Le Tracce degli Dei
Leggere un libro di Mircea Eliade (o di Dumézil o di Kerenyi) è sempre un piacere. Scorrere un testo dove antiche radici e reminiscenze ancestrali personali più i frutti dei tanti viaggi si mescolano in un rinnovare delle coscienze, in una nuova e meravigliosa percezione della realtà.
In questo caso, tra le mani questo agile libretto, molti passaggi portano alla riflessione e al misurare le proprie esperienze con le righe e quanto c’è scritto.
Riporto subito questo passaggio:
“…in molti casi, le usanze e le credenze dei contadini europei sono la dimostrazione di uno stato culturale più arcaico di quello denunciato dalla mitologia della Grecia classica. È vero che la maggior parte delle popolazioni rurali dell’Europa sono state cristianizzate da oltre un millennio.
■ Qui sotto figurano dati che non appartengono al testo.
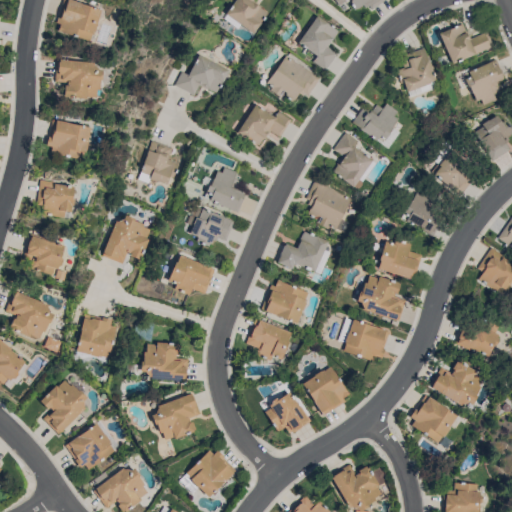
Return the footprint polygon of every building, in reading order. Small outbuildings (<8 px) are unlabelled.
[(61,0),(71,0),(99,10),(91,34),(90,34),(87,41),(56,30),(58,24),(54,22),(61,0)] [(259,22),(260,22),(252,33),(240,24),(237,28),(223,18),(226,14),(225,13),(234,0),(252,0),(260,6),(259,7),(266,12),(259,22)] [(383,0),(371,9),(368,5),(364,8),(362,5),(355,10),(351,4),(350,2),(350,0),(346,0),(338,6),(334,0),(383,0)] [(316,15),(327,23),(326,23),(337,31),(326,46),(336,53),(325,70),(312,61),(316,56),(297,42),(316,15)] [(486,31),(492,45),(451,63),(437,33),(450,27),(450,28),(461,23),(464,31),(466,31),(470,38),(486,31)] [(434,79),(423,83),(424,85),(406,92),(402,82),(399,83),(395,72),(396,71),(396,70),(400,68),(401,70),(403,69),(399,57),(422,48),(434,79)] [(228,70),(222,81),(221,81),(215,92),(207,88),(207,89),(198,85),(193,95),(174,85),(181,71),(187,75),(198,54),(228,70)] [(319,78),(307,95),(303,93),(302,95),(298,93),(291,102),(286,98),(287,96),(285,95),(285,92),(283,90),(280,95),(281,96),(280,97),(269,89),(271,87),(265,83),(285,55),(319,78)] [(100,70),(99,80),(98,79),(97,89),(95,89),(94,97),(85,96),(84,99),(61,97),(63,85),(65,85),(66,82),(53,81),(55,60),(58,60),(58,59),(92,62),(92,65),(96,69),(100,70)] [(487,62),(495,59),(502,75),(501,76),(502,78),(495,81),(497,88),(498,91),(493,93),(496,99),(492,101),(492,100),(482,104),(480,99),(475,101),(472,93),(471,93),(468,86),(467,86),(464,79),(464,78),(463,74),(468,72),(467,71),(487,62)] [(370,112),(375,104),(381,108),(385,103),(396,111),(392,116),(396,119),(391,126),(392,126),(387,133),(388,133),(383,140),(378,137),(375,141),(358,129),(359,128),(351,122),(360,108),(363,110),(365,108),(370,112)] [(254,104),(274,117),(277,111),(290,119),(278,136),(269,130),(264,139),(262,138),(258,145),(248,138),(247,139),(236,132),(254,104)] [(492,160),(478,140),(479,139),(474,132),(482,126),(481,124),(487,119),(488,120),(495,115),(501,122),(504,120),(511,131),(510,132),(510,133),(506,136),(508,139),(504,142),(509,149),(492,160)] [(82,159),(49,152),(50,147),(45,146),(47,137),(48,137),(51,119),(66,122),(66,123),(88,127),(82,159)] [(352,187),(337,176),(338,174),(332,170),(336,164),(335,164),(341,156),(331,149),(344,131),(357,140),(352,146),(357,150),(356,151),(363,155),(363,154),(371,160),(352,187)] [(175,164),(177,165),(172,177),(168,176),(165,184),(155,180),(155,181),(148,179),(147,183),(137,179),(146,153),(151,140),(164,145),(171,148),(168,155),(171,157),(170,161),(175,162),(175,164)] [(453,148),(467,160),(463,165),(476,175),(459,195),(452,188),(451,189),(433,173),(440,166),(438,165),(453,148)] [(236,212),(209,200),(209,199),(203,197),(208,185),(209,186),(216,170),(220,172),(223,166),(236,172),(233,178),(239,181),(235,190),(244,194),(236,212)] [(38,179),(53,181),(53,183),(72,186),(71,197),(72,200),(72,204),(70,205),(69,212),(63,211),(63,217),(40,214),(42,205),(35,204),(38,179)] [(350,198),(335,229),(329,225),(327,229),(315,223),(316,221),(317,221),(319,217),(317,216),(311,217),(305,215),(310,206),(306,204),(308,200),(304,198),(313,179),(350,198)] [(434,213),(440,217),(433,231),(434,232),(432,236),(406,221),(406,220),(400,217),(406,206),(407,206),(411,199),(412,200),(416,193),(420,195),(423,189),(436,196),(433,202),(438,205),(434,213)] [(196,217),(197,218),(202,208),(232,221),(224,240),(217,237),(215,240),(212,239),(210,244),(209,243),(207,246),(195,241),(197,237),(189,233),(196,217)] [(115,221),(117,221),(122,220),(124,215),(134,219),(133,220),(142,224),(141,226),(148,229),(145,238),(147,239),(139,260),(128,256),(129,253),(126,252),(121,263),(101,255),(115,221)] [(511,215),(511,247),(496,237),(511,215)] [(313,271),(293,262),(290,269),(276,262),(284,243),(295,248),(303,231),(326,241),(313,271)] [(46,238),(45,240),(63,245),(63,246),(69,248),(66,259),(64,259),(62,266),(63,267),(60,276),(51,273),(51,275),(37,271),(37,270),(28,267),(30,259),(22,257),(29,233),(46,238)] [(413,280),(377,269),(380,260),(378,260),(384,241),(393,244),(395,239),(410,244),(408,251),(421,255),(413,280)] [(490,247),(511,262),(511,276),(511,278),(511,279),(509,285),(507,284),(504,289),(499,286),(495,292),(477,279),(482,272),(476,268),(490,247)] [(214,269),(203,293),(191,288),(188,295),(173,289),(175,284),(167,281),(175,262),(176,263),(179,255),(214,269)] [(362,310),(363,308),(360,302),(356,301),(359,291),(360,292),(364,282),(366,283),(368,275),(378,278),(378,276),(397,282),(397,283),(399,284),(396,293),(394,293),(393,296),(404,300),(398,320),(396,319),(395,320),(362,310)] [(259,309),(269,284),(273,286),(276,280),(306,292),(304,299),(305,300),(301,310),(300,310),(295,323),(259,309)] [(12,290),(46,305),(46,307),(50,309),(48,313),(53,314),(49,324),(47,323),(43,331),(40,330),(37,338),(30,335),(28,337),(14,331),(14,330),(9,328),(14,315),(4,310),(12,290)] [(83,313),(110,320),(109,325),(114,326),(107,357),(100,356),(100,357),(75,351),(83,313)] [(470,348),(469,350),(453,343),(464,320),(472,323),(475,316),(497,326),(494,332),(497,333),(496,336),(497,338),(495,344),(492,345),(487,356),(470,348)] [(280,359),(271,355),(269,361),(254,354),(257,348),(244,342),(255,318),(289,333),(286,340),(287,342),(280,359)] [(382,349),(384,349),(381,358),(374,356),(372,361),(342,350),(344,344),(352,320),(388,332),(382,349)] [(0,382),(0,339),(24,360),(15,371),(16,373),(13,378),(10,378),(8,380),(6,378),(1,383),(0,382)] [(178,343),(177,354),(174,354),(174,358),(187,358),(185,380),(148,378),(148,376),(144,371),(141,371),(138,374),(126,373),(127,363),(140,364),(140,361),(142,361),(143,351),(145,351),(146,343),(156,344),(156,341),(178,343)] [(428,385),(440,366),(450,373),(453,369),(451,368),(456,359),(475,371),(474,373),(482,378),(477,385),(480,386),(474,395),(476,396),(471,404),(467,402),(461,403),(460,405),(428,385)] [(322,415),(301,383),(322,369),(323,370),(329,366),(347,393),(341,397),(344,401),(322,415)] [(59,431),(56,433),(42,418),(51,409),(49,407),(47,409),(39,400),(55,385),(57,386),(63,380),(69,386),(70,384),(77,391),(78,390),(85,397),(82,400),(82,406),(84,407),(59,431)] [(298,407),(299,406),(309,420),(292,432),(291,430),(288,432),(283,426),(276,431),(263,411),(269,407),(267,405),(270,403),(271,400),(274,397),(278,398),(287,392),(298,407)] [(156,405),(189,393),(189,394),(191,393),(198,414),(187,418),(189,422),(191,421),(194,429),(192,430),(193,431),(174,438),(173,436),(164,440),(161,432),(159,432),(156,423),(154,424),(150,415),(154,413),(157,407),(156,405)] [(410,425),(413,420),(408,416),(413,408),(414,409),(424,394),(456,416),(448,427),(449,428),(443,436),(443,435),(442,436),(441,436),(436,442),(410,425)] [(118,445),(113,449),(114,450),(87,469),(83,464),(79,467),(64,445),(100,419),(118,445)] [(208,449),(212,454),(216,450),(223,456),(222,457),(234,470),(207,496),(198,486),(197,487),(191,492),(179,480),(185,473),(208,449)] [(349,507),(329,476),(349,463),(355,474),(358,472),(357,470),(364,465),(366,468),(367,467),(377,484),(375,485),(380,493),(372,497),(374,499),(366,504),(367,506),(359,511),(356,508),(350,506),(349,507)] [(91,490),(121,467),(122,469),(129,470),(133,467),(139,475),(137,476),(143,484),(141,485),(146,492),(139,498),(140,499),(124,511),(123,510),(121,511),(116,505),(118,503),(116,500),(105,508),(91,490)] [(476,484),(476,491),(478,491),(478,494),(481,495),(481,501),(478,503),(477,511),(441,511),(442,494),(444,494),(445,490),(453,490),(453,482),(476,484)] [(286,511),(303,495),(313,505),(318,500),(329,511),(328,511),(286,511)]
Ma esse sono riuscite ad integrare nel loro cristianesimo gran parte della loro eredità religiosa precristiana antichissima…bisogna riconoscere che la loro religiosità non si limita alle forme storiche del cristianesimo, ma ha conservato una struttura cosmica quasi completamente priva dell’esperienza dei cristiani delle città…cristianizzandosi, gli agricoltori europei hanno trasferito nella nuova fede la religione cosmica che essi conservano dai tempi della preistoria…”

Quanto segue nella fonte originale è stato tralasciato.